Yalnızca Fransa Maliye Bakanı Almanya’nın çizgisinden farklı sesler çıkardı ve bu sesler çok üstü kapalıydı. Karşı çıkıyormuş gibi görünmemek için tedbirli bir dil kullanmak zorunda olduğunu hissedebiliyordunuz. Ve en son analizde, Dr.Schauble cevap verip resmi çizgiyi belirlediğinde, Fransız maliye bakanı her zaman sonunda kıvrılır ve kabul ederdi.
Grexit’in kaçınılmaz olarak Altın Şafak’a yardım edeceğini düşünüyor musunuz?
Bakın, ben tarihin deterministik versiyonlarına inanmıyorum. Syriza şu anda çok baskın bir güç. Eğer bu karışıklıktan birlikte çıkmayı başarırsak ve Grexit’i uygun bir şekilde idare edersek, bir alternatifimizin olması mümkün olabilir. Ne var ki, idare edebileceğimizden emin değilim, çünkü parasal bir birliğin yıkılışını idare etmek yüksek derecede deneyim gerektirir ve yabancıların yardımı olmadan
Yunanistan’da buna sahip olduğumuzdan emin değilim.
İlk günden beri Grexit’i düşünüyor olmalısınız…
Evet, kesinlikle
Hazırlıklar yapıldı mı?
yapıyorlardı: Teoride buna çalıştık, kağıt üzerinde, Grexit durumunda veya Grexit’e hazırlanmak için ne yapılması gerekir. Ancak bunu 4-5 kişi seviyesinde yapmak başka, bir ülkeyi buna hazırlamak başka bir şey. Ülkeyi hazırlamak için idari karar alınması gerekiyordu ve bu karar hiç alınmadı.
Tsipras’la ilk toplantınızı hatırlıyor musunuz?
Evet. 2010’ların sonlarına doğruydu, üç kişi bir kafeye gittik ve hatırladığım kadarıyla o zaman düşüncelerinin ne olduğu konusunda, drahmaya karşılık euro, krizin sebepleri gibi, çok açık değildi. Benim ise olan biten hakkında belirli düşüncelerim vardı. Yıllar içinde ortaya çıkan bir diyalog başladı ve ben yapılması gerekenler konusunda onun düşüncelerini şekillendirmesine yardımcı olduğumu düşünüyorum.
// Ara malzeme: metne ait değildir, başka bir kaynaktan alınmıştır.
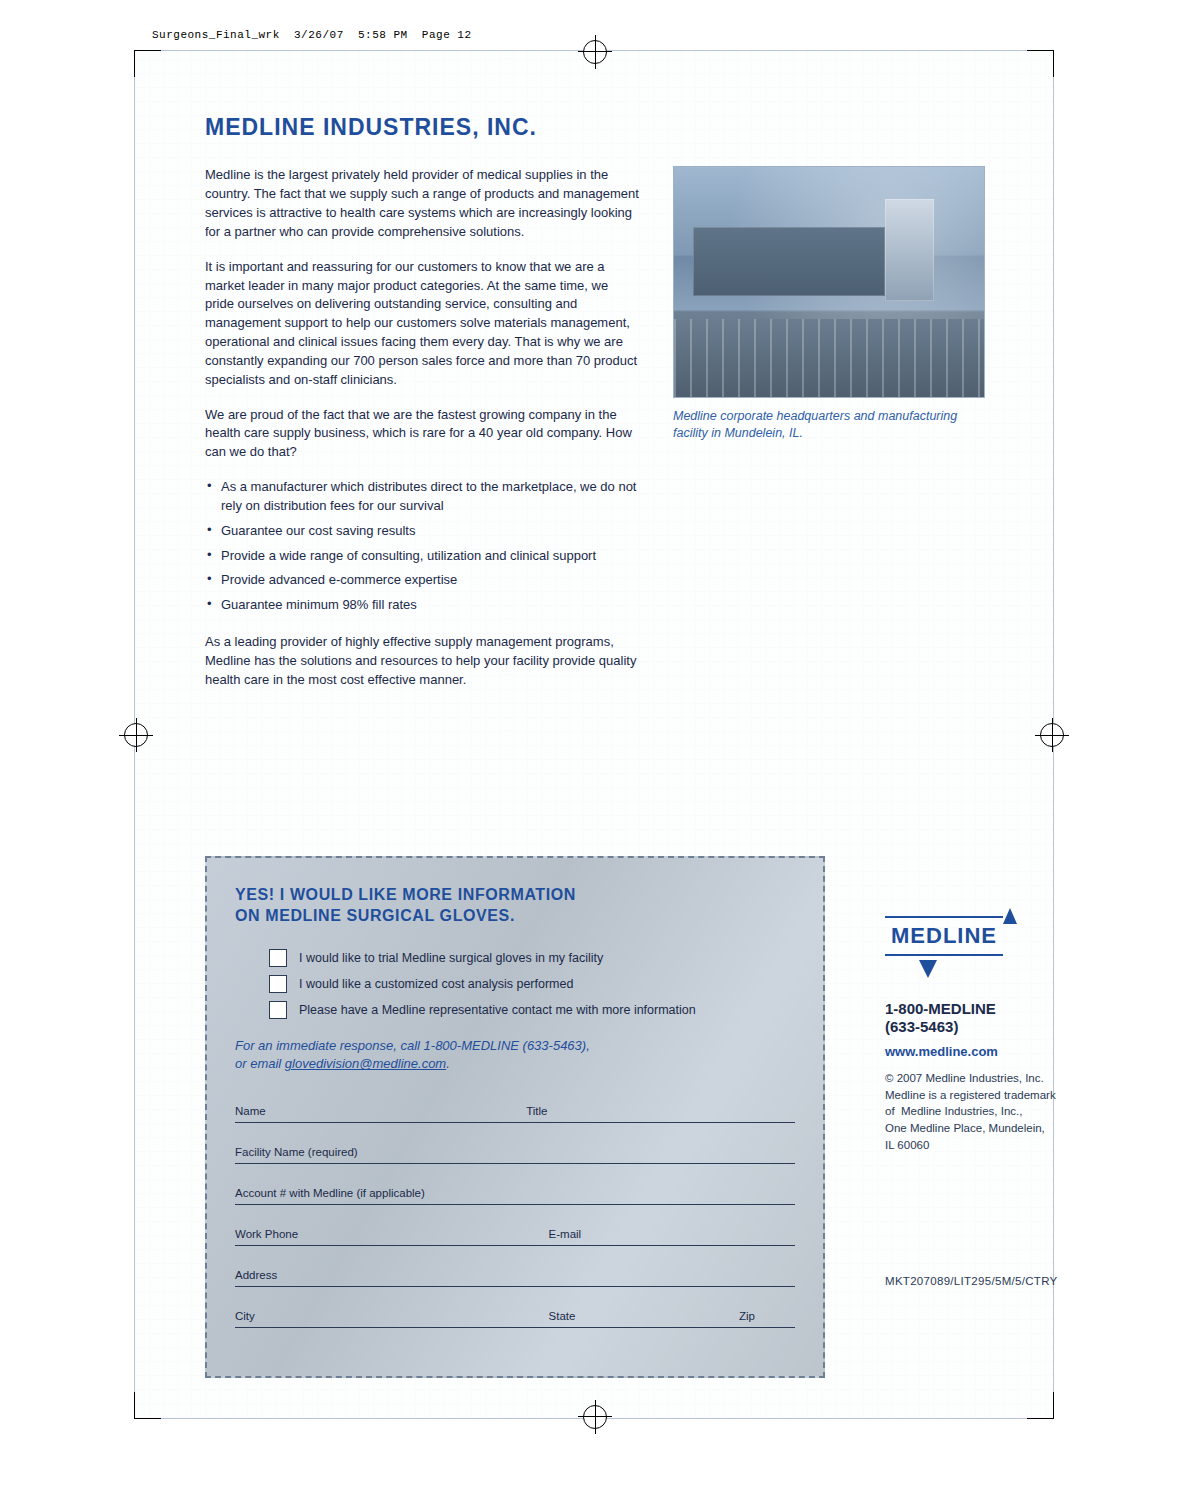Surgeons_Final_wrk 3/26/07 5:58 PM Page 12
MEDLINE INDUSTRIES, INC.
Medline is the largest privately held provider of medical supplies in the country. The fact that we supply such a range of products and management services is attractive to health care systems which are increasingly looking for a partner who can provide comprehensive solutions.
It is important and reassuring for our customers to know that we are a market leader in many major product categories. At the same time, we pride ourselves on delivering outstanding service, consulting and management support to help our customers solve materials management, operational and clinical issues facing them every day. That is why we are constantly expanding our 700 person sales force and more than 70 product specialists and on-staff clinicians.
We are proud of the fact that we are the fastest growing company in the health care supply business, which is rare for a 40 year old company. How can we do that?
As a manufacturer which distributes direct to the marketplace, we do not rely on distribution fees for our survival
Guarantee our cost saving results
Provide a wide range of consulting, utilization and clinical support
Provide advanced e-commerce expertise
Guarantee minimum 98% fill rates
As a leading provider of highly effective supply management programs, Medline has the solutions and resources to help your facility provide quality health care in the most cost effective manner.
Medline corporate headquarters and manufacturing facility in Mundelein, IL.
Yes! I would like more information
on Medline surgical gloves.
I would like to trial Medline surgical gloves in my facility I would like a customized cost analysis performed Please have a Medline representative contact me with more information
For an immediate response, call 1-800-MEDLINE (633-5463),
or email glovedivision@medline.com.
Name Title
Facility Name (required)
Account # with Medline (if applicable)
Work Phone E-mail
Address
City State Zip
MEDLINE
1-800-MEDLINE
(633-5463)
www.medline.com
© 2007 Medline Industries, Inc.
Medline is a registered trademark
of Medline Industries, Inc.,
One Medline Place, Mundelein,
IL 60060
MKT207089/LIT295/5M/5/CTRY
Dört buçuk yıldan sonra artık onun yanında çalışmamak nasıl bir his?
Aslında o şekilde hissetmiyorum, çok yakın olduğumuzu hissediyorum. Ayrılmamız olağanüstü dostça oldu. Bugüne kadar aramızda hiçbir zaman kötü bir problem olmadı. Ve yeni Euclid Tsakalotos’la (yeni maliye bakanı) da olağanüstü yakınım.
Muhtemelen bu hafta her ikisiyle de hala konuşuyorsunuz?
Başbakanla bu hafta, son birkaç günde konuşmadım ama Euclid’le konuşuyorum ve Euclid’i kendime yakın görüyorum. Onu hiç kıskanmıyorum (Gülüyor).
Tsipras istifa etse şoke olur muydunuz?
Bu günlerde hiçbir şey beni şoke etmiyor –Euro Grubumuz iyi insanlar için yaşaması zor bir yer. Kalıp çok kötü bir anlaşmayı kabul etmesi de beni şoke etmezdi. Çünkü onun, bizi destekleyen insanlara karşı bir yükümlülük hissettiğini anlayabiliyorum.
Ne var ki, kendi görüşüme de ihanet etmeyeceğim, bu ülke genişlemekten ve mış gibi yapmaktan vazgeçmeli. Yeni borçlar alıp problemi, aslında çözmemişken çözmüşüz gibi davranmaktan vazgeçmeliyiz. Daha fazla kemer sıkma şartıyla borcumuzu da daha da az sürdürülebilir hale getirdiğimizde bu ekonomimizi daha da küçültüyor ve yükü yoksullara daha da fazla bindiriyor ve bu insani kriz yaratıyor. Bu benim kabul edebileceğim bir şey değil. Bunun tarafında olmayacağım.